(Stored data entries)

★ ★ ★ ★ ★

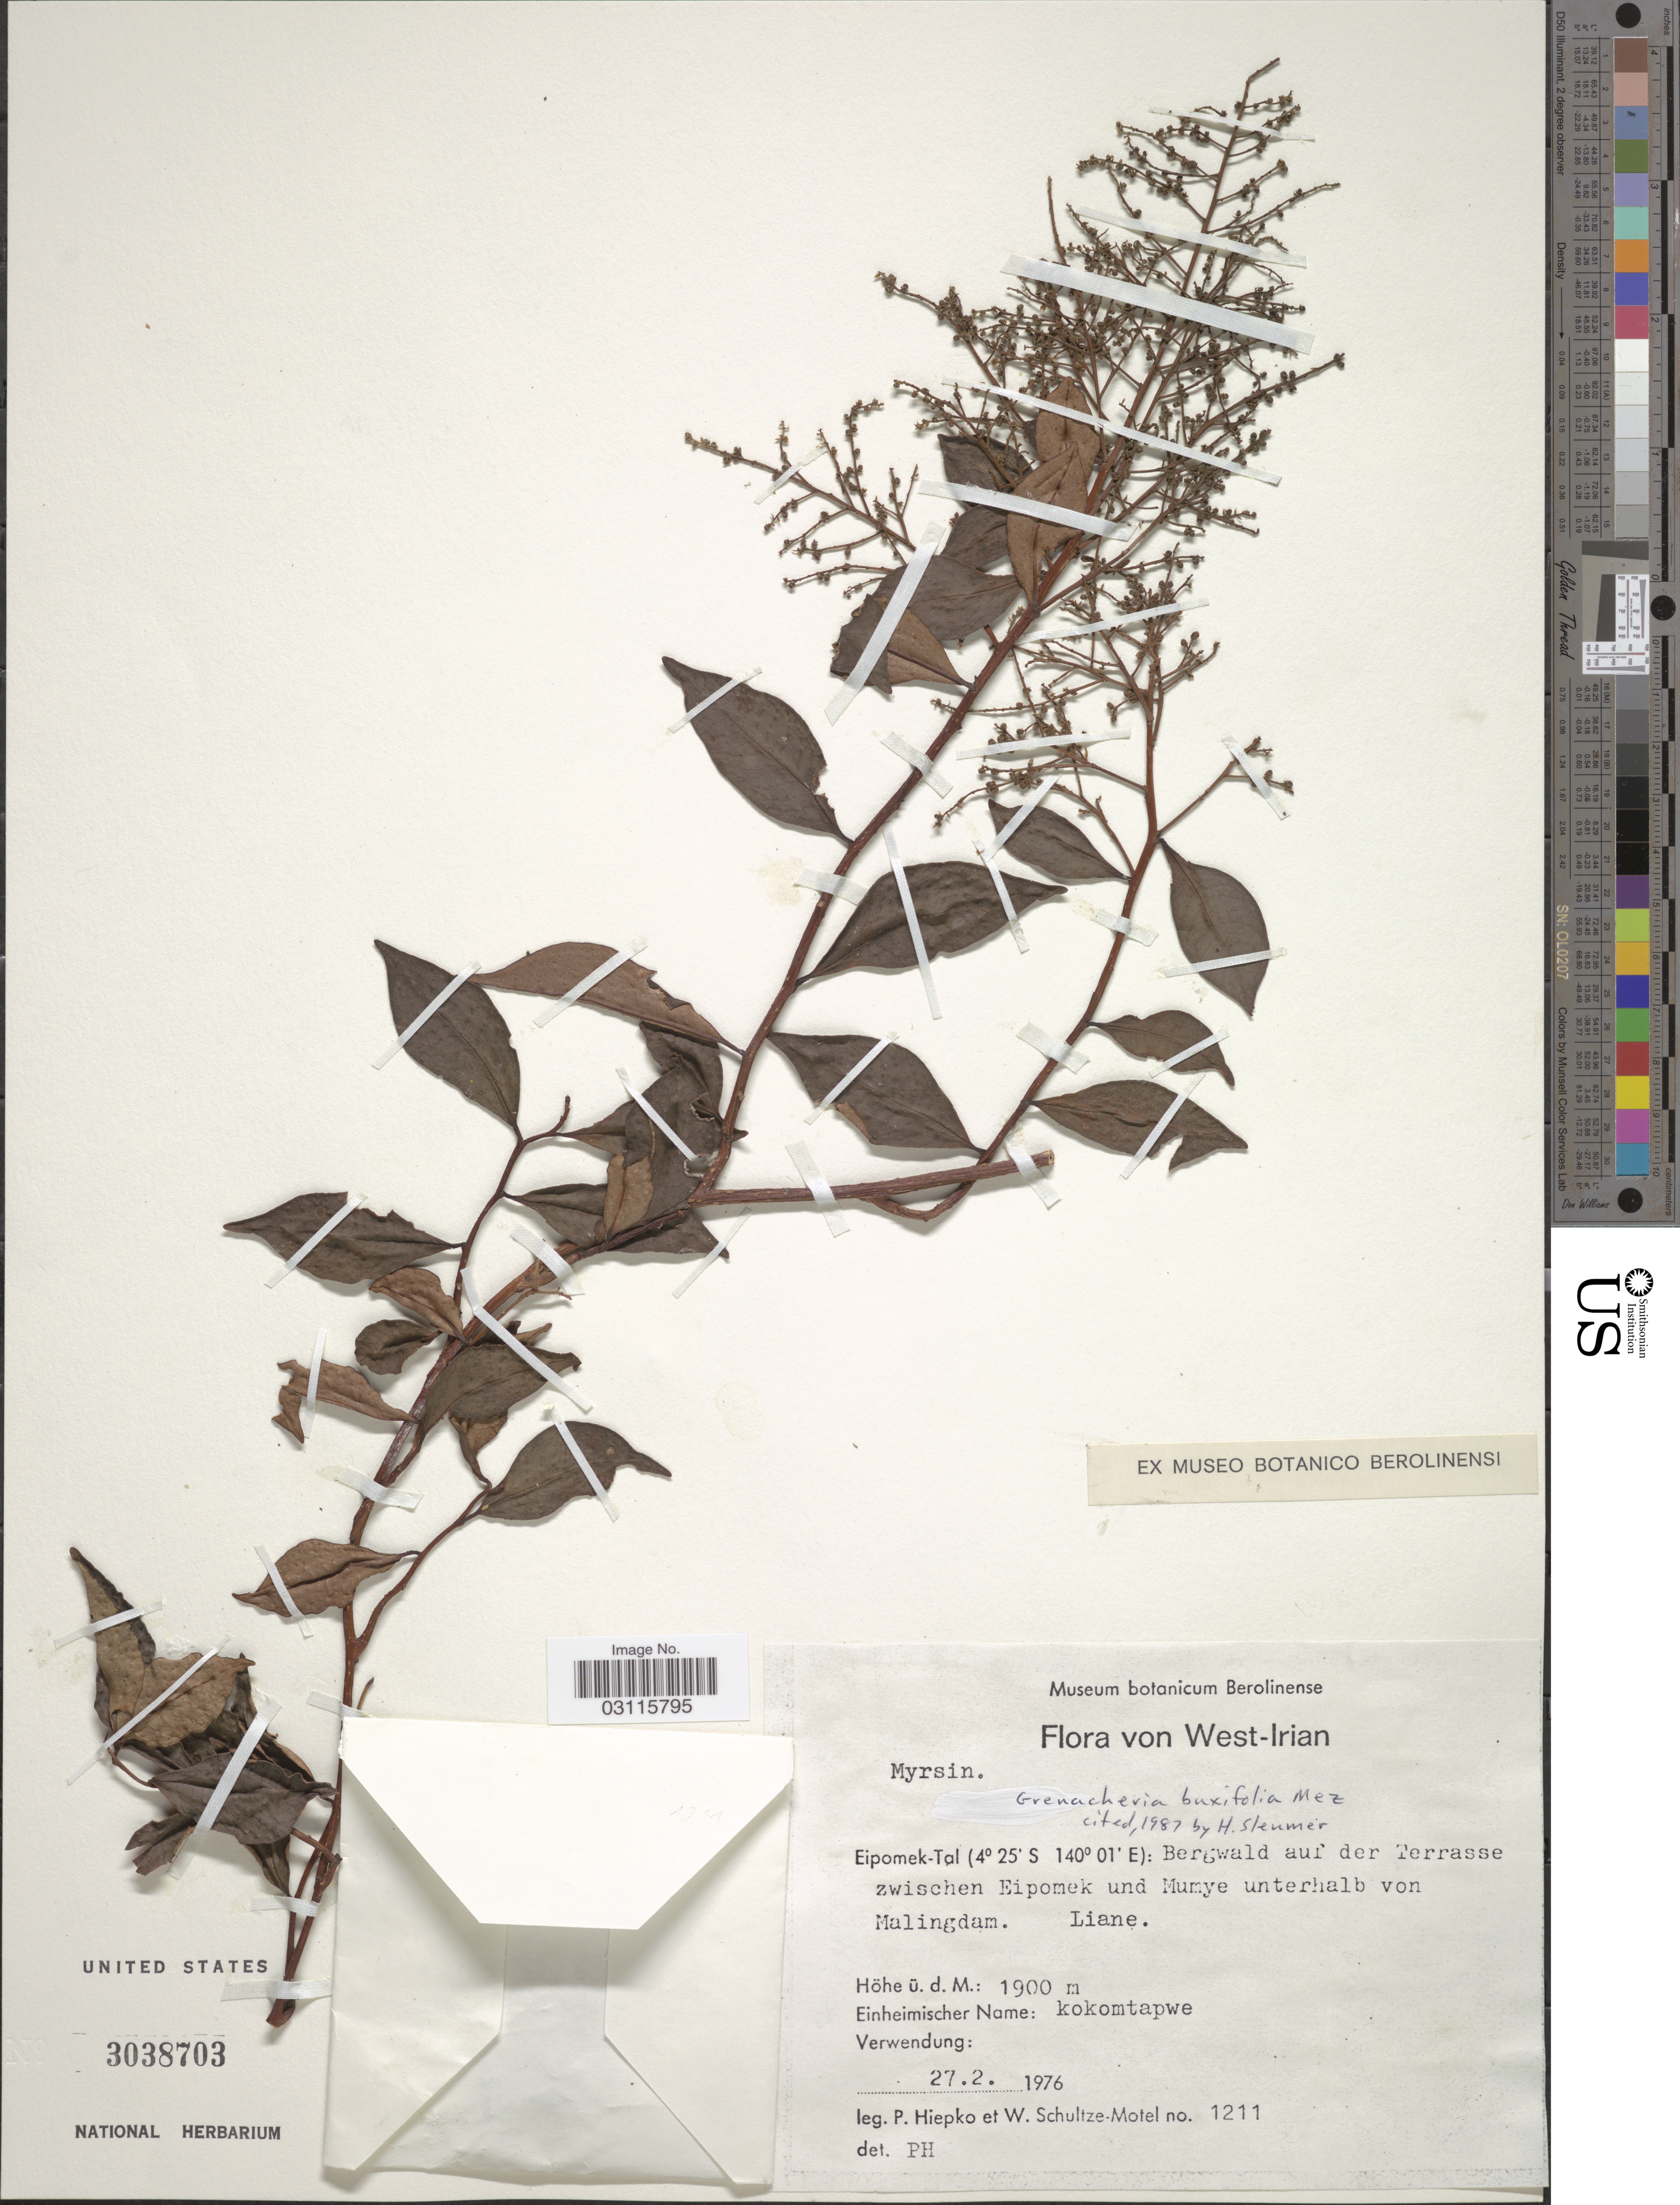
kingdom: Plantae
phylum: Tracheophyta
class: Magnoliopsida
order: Ericales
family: Primulaceae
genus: Grenacheria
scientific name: Grenacheria buxifolia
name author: Mez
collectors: P. H. Hiepko & W. Schultze-Motel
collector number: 1211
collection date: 1976-02-27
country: Indonesia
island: New Guinea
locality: West-Irian. Eipomek-Tal. Bergwald auf der Terrasse zwischen Eipomek und Mumye unterhalb von Malingdam.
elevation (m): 1900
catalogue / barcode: US 3038703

★ ★ ★ ★ ★

Give the data above as a JSON list of strings with one string per line, skipping blank lines and leaving out the picture.

| WRITTEN ANSWER |
[
  "kingdom: Plantae",
  "phylum: Tracheophyta",
  "class: Magnoliopsida",
  "order: Ericales",
  "family: Primulaceae",
  "genus: Grenacheria",
  "scientific name: Grenacheria buxifolia",
  "name author: Mez",
  "collectors: P. H. Hiepko & W. Schultze-Motel",
  "collector number: 1211",
  "collection date: 1976-02-27",
  "country: Indonesia",
  "island: New Guinea",
  "locality: West-Irian. Eipomek-Tal. Bergwald auf der Terrasse zwischen Eipomek und Mumye unterhalb von Malingdam.",
  "elevation (m): 1900",
  "catalogue / barcode: US 3038703"
]